__PASSAGE__
In the midst of the state's worst budget crisis ever, the California legislature last week approved a bill apologizing for racist laws passed against Chinese-Americans dating back to the 19th century. While no one is questioning whether those laws were wrong, one question that is being asked is this: Is the legislature wasting its time with such bills, when there are other more pressing matters at hand?

The laws barred Chinese people from owning land or property, marrying whites, working in the public sector and testifying against whites in court. All of these laws have obviously since been repealed, but some were still in effect as recently as the 1940s. The new bill also recognizes the contributions Chinese immigrants have made to the state, particularly their work on the Transcontinental Railroad.

The resolution moved quickly through the legislature after being introduced in February. "It's symbolic to recognize that the state made mistakes," says assembly member Paul Fong, who co-sponsored the legislation. "These laws reverberate to this date because racism still exists."

It's believed virtually all of the direct victims of these laws are dead. So why bother apologizing at all? South Korea, for example, last year dropped its tradition of demanding apologies from Japan for its colonial rule of Koreans. Then President-elect Lee Myung-bak said, "For a new, mature Seoul-Tokyo relationship, I don’t want to ask them to apologize for, or examine themselves... It’s true that Japan has so far only made perfunctory apologies or self-examinations in the past, and such apologies failed to move the Korean people to a large extent."

__MATERIAL SUPPLIED__
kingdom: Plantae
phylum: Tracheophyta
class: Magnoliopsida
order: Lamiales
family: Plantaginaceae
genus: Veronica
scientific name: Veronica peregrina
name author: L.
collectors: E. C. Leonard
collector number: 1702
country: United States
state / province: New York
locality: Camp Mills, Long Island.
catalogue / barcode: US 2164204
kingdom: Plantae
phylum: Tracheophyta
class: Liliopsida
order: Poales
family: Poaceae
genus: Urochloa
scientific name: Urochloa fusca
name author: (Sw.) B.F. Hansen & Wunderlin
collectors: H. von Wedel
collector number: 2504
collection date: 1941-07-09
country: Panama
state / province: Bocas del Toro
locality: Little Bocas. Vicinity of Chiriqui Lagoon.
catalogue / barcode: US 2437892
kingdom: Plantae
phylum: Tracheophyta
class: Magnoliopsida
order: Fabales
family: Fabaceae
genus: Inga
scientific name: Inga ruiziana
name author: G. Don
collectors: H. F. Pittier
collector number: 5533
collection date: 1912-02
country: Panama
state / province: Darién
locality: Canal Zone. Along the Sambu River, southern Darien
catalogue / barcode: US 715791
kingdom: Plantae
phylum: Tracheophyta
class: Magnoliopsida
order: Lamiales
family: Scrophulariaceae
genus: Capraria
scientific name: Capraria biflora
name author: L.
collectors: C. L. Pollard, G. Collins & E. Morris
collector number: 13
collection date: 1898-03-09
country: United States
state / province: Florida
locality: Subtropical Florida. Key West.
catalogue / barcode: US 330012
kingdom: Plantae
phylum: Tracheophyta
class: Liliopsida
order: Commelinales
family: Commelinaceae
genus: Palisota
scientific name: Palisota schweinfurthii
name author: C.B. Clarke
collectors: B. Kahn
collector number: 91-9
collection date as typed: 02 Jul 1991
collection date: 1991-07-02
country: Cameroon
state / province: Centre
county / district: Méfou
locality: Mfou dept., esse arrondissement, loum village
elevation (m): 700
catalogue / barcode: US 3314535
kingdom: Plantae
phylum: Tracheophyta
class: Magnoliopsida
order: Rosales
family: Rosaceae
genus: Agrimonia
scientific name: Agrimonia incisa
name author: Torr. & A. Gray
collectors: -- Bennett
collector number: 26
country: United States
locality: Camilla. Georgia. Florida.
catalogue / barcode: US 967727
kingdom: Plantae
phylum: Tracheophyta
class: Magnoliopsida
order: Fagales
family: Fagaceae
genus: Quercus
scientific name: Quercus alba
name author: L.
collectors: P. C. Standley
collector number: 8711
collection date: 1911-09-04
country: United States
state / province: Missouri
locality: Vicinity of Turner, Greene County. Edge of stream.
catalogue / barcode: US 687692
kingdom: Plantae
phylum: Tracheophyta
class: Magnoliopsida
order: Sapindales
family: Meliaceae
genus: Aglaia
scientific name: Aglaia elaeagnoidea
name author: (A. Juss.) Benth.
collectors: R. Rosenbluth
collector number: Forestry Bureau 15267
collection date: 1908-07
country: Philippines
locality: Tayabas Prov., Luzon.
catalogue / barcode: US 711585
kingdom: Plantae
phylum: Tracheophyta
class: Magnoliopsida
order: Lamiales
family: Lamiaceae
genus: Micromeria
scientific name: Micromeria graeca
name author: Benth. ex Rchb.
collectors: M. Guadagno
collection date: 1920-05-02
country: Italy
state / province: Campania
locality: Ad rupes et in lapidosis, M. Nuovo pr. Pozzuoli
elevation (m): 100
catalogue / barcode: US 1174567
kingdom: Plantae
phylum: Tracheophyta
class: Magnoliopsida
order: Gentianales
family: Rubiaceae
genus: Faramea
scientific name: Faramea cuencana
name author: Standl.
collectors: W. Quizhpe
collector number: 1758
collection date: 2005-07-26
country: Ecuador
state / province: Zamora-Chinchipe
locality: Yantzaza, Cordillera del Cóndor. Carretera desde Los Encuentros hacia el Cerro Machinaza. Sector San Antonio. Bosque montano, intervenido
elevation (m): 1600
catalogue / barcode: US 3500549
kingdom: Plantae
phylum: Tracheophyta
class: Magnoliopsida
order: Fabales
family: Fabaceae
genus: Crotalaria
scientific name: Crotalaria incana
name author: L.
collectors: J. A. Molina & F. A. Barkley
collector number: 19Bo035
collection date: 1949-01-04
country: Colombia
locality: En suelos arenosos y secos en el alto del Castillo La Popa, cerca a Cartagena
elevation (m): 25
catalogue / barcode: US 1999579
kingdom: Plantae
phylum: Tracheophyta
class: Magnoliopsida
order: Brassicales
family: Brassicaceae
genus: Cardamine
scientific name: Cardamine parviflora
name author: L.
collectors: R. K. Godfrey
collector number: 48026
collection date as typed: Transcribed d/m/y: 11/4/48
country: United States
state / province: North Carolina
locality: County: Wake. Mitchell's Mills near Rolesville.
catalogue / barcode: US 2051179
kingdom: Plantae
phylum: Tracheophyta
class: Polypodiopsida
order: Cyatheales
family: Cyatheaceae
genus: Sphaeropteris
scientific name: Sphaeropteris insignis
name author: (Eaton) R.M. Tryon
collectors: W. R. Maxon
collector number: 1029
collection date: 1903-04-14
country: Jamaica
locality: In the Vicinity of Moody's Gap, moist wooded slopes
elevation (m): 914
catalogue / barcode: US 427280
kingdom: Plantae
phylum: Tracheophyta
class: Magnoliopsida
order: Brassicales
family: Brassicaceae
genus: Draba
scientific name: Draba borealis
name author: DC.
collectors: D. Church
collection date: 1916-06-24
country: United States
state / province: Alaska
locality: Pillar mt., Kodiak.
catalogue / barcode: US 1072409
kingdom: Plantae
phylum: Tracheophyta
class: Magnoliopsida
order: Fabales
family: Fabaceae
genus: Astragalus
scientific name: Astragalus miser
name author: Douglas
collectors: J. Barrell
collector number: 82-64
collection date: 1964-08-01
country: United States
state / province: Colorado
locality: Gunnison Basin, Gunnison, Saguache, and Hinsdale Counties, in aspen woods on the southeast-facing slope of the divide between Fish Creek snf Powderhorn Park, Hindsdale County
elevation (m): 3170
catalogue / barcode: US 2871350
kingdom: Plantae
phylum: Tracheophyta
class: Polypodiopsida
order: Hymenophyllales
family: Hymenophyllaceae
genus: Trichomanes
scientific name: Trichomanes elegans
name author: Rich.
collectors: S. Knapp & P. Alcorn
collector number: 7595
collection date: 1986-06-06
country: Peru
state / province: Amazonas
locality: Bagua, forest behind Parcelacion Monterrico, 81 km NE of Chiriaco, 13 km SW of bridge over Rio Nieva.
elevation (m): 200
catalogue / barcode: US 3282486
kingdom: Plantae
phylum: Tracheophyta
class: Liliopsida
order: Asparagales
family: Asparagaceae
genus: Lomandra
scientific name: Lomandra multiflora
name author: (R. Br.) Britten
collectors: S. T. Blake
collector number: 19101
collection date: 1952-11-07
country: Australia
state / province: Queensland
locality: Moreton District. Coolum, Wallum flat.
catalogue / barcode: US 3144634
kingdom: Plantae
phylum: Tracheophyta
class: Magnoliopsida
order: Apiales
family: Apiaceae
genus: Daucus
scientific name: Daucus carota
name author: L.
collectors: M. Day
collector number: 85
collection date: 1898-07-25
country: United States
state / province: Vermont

__WHAT TO DO__
1 – Reproduce the entries from the line with "collectors: -- Bennett" to the line with "state / province: Missouri", renaming "country" to "nation" throughout and leaving everything else unchanged.
2 – Carry the passage on California's apology for its anti-Chinese laws forward from its final sentence.

__ANSWERS TO THE EXERCISE__
1 –
collectors: -- Bennett
collector number: 26
nation: United States
locality: Camilla. Georgia. Florida.
catalogue / barcode: US 967727
kingdom: Plantae
phylum: Tracheophyta
class: Magnoliopsida
order: Fagales
family: Fagaceae
genus: Quercus
scientific name: Quercus alba
name author: L.
collectors: P. C. Standley
collector number: 8711
collection date: 1911-09-04
nation: United States
state / province: Missouri

2 –
In Europe, where former enemies are now friends, pushing for apologies for past events could lead to disaster for the coalition. In 2006, Britain’s former European Minister Denis MacShane warned that if the European Union begins to ask member countries for formal apologizes for certain events in their histories, the bloc could face a danger of collapse.

Certainly, historical apologies are not unheard of. Germany has not stopped apologizing for the Holocaust. Last year, the U.S. Congress formally apologized to black Americans for slavery and Jim Crow laws, which were not repealed until the 1960s. And in the nation's most famous mea cupla, in 1988 the U.S. government decided to pay $20,000 to each of the surviving 120,000 Japanese Americans imprisoned in camps during World War II.

Perhaps Donald Tamaki, an attorney who helped overturn wrongful WWII-era convictions of Japanese Americans, summed it up best when he said, "Part of what a humane society does is recognize past injustices and address them."